The traditional \(\chi ^2\) test identified fourteen factors: administrative division, birth interval [9, 10], religion, body mass index (BMI), education of parents [7, 13], occupation of mother, children ever born, gender of child [4, 15], exposure of media, birth order [36], wealth index, toilet facility and cooking fuel as significant predictors of infant mortality in Bangladesh, while the Boruta algorithm also suggested three more additional predictors: age at first marriage, age at first birth and place of residence [37]. Therefore, infant mortality was significantly higher among mothers who got married in their teens (before 18 years) and gave their first birth before 20 years [38, 39]. Interval of pregnancy was significantly associated with infant mortality and hence the short intervals between two pregnancies (\(\le \) 2 years) can increase the risk of infant mortality [9, 10, 36]. Along with birth interval, infant mortality was higher among women from rural than urban areas [9]. Educational attainment of both mothers and fathers was also found to be a significant factor for infant mortality.

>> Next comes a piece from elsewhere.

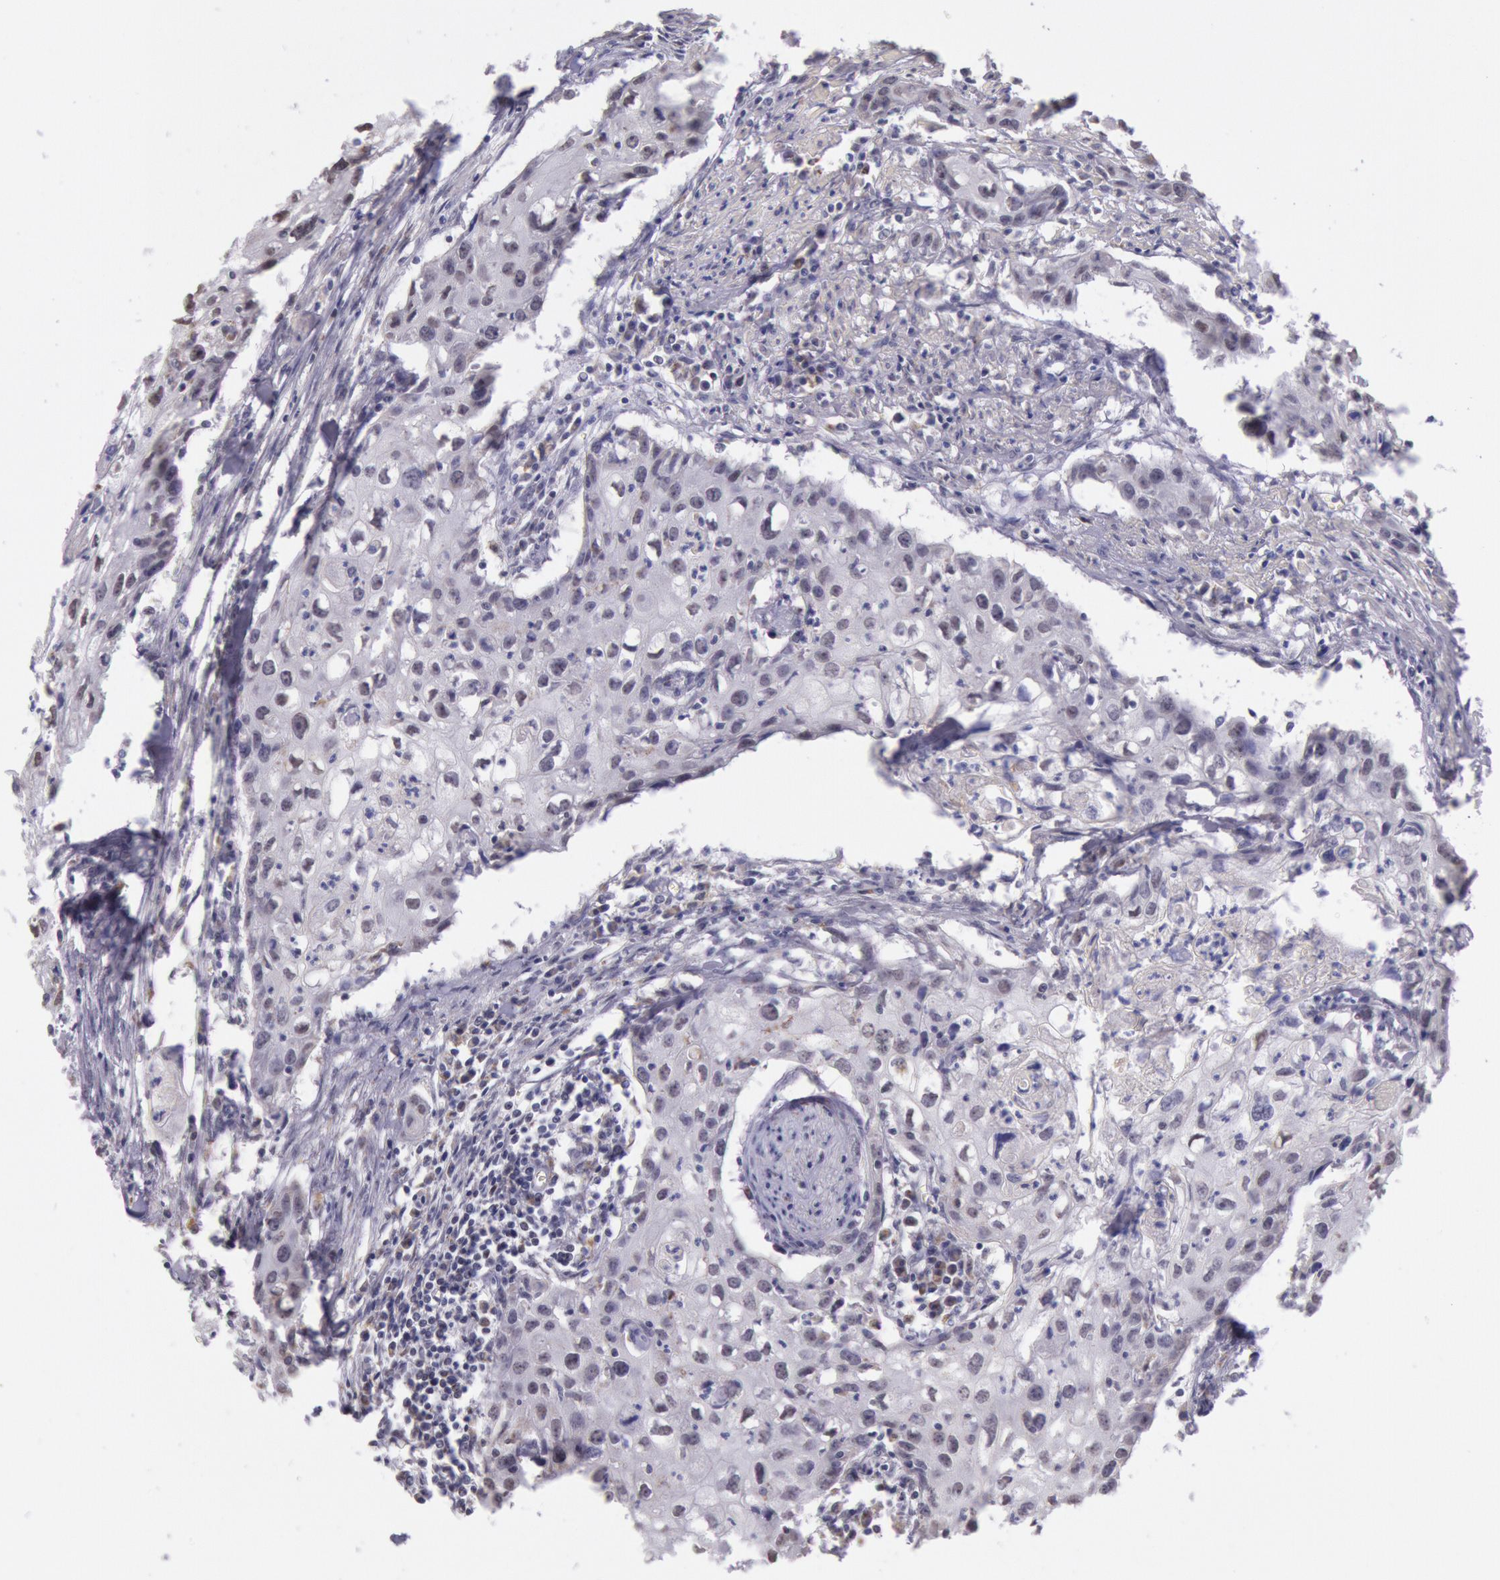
{"staining": {"intensity": "weak", "quantity": ">75%", "location": "nuclear"}, "tissue": "urothelial cancer", "cell_type": "Tumor cells", "image_type": "cancer", "snomed": [{"axis": "morphology", "description": "Urothelial carcinoma, High grade"}, {"axis": "topography", "description": "Urinary bladder"}], "caption": "This photomicrograph displays urothelial cancer stained with IHC to label a protein in brown. The nuclear of tumor cells show weak positivity for the protein. Nuclei are counter-stained blue.", "gene": "FRMD6", "patient": {"sex": "male", "age": 54}}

Similar to other studies, a lower risk of infant death has been observed among higher educated mothers and fathers compared with their counterparts [7, 8, 13]. The prevalence of infant mortality decreased for mothers who had mass-media exposure, higher birth order and better sanitation facility [40, 41]. The poor economic status of the family also leads to high infant mortality [42].

Though accuracy and specificity scores were found to be higher for the LR model (Table 1), but this model failed to accurately classify true positive cases of infant mortality. Therefore, the LR was not capable to compute the precision and hence provided 0 (zero) for both the sensitivity and F1-score. On the other hand, the random forest technique predicted the infant mortality better compared to other machine learning approaches. Based on simulation results, the RF technique was found to be superior among all different machine learning models considered in this study with an accuracy of 88.90%, a sensitivity of 4.80%, a specificity of 97.89%, a precision of 19.6%, and a F1-score of 7.71% when the important features were extracted using the Boruta algorithm. Moreover, the highest mean of accuracy scores for 10-fold (MAcc = 88.78%), 20-fold (MAcc = 88.82%) and 30-fold (MAcc = 88.77%) repetitions appeared in the RF classification technique.